One of the things that got me thinking when I listened to this was how normie Catholic Apologetics is. One thing that is sort of making a resurgence since COVID with a second very critical eye on science is how creationism is making a comeback in some Catholic Trad circles, including myself. On a few occasions Catholics have debated with each other over it, or with some interviews like one with Catholics like Byzantine Scotist who state their support of it . Normie Catholic streamers will then proceed to lose their minds. And it's like... I understand faith and reason can go together, faith and science don't have to be against each other... but there almost seems to be a greater willingness to defend the theories of atheistic myth more than the ones of our Christian faith because God forbid the Catholics sound like low IQ protestants... or not be cool anymore.

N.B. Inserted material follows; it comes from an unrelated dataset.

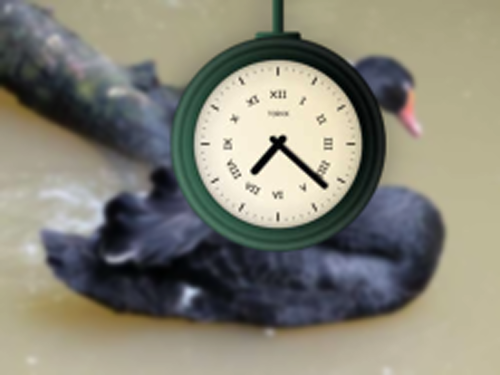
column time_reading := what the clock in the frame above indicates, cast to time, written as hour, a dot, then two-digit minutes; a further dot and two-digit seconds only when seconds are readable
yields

Then this article got me worried about "the Data." Now I have visions of Trent Horn and Matt Fradd strongly defending "the Data" in the name of proving Catholicism is super smart.
Maybe unrelated, lol.
https://twitter.com/catholiccom/status/1782829157245923598
Given what smart guys and gals have found out about holes in AI "thinking" in the secular realm, I am sure that very few people have the chops to test "Fr Justin" to find the holes in its presentation of the magisterium in response to queries. To know what it put in and what it left out. How does it know when to refer what queries to a living human priest for a truly pastoral reponse?
Yes, theology is orderly but it is not reducible to an algorithm.
I'm not surprised that it would be attempted for the "cure of souls" in the same way that medicine, "cure of bodies", has been handed over to algorithms. Input symptoms, output treatments, see patients faster.
It's obfuscation to avoid accountability, full stop.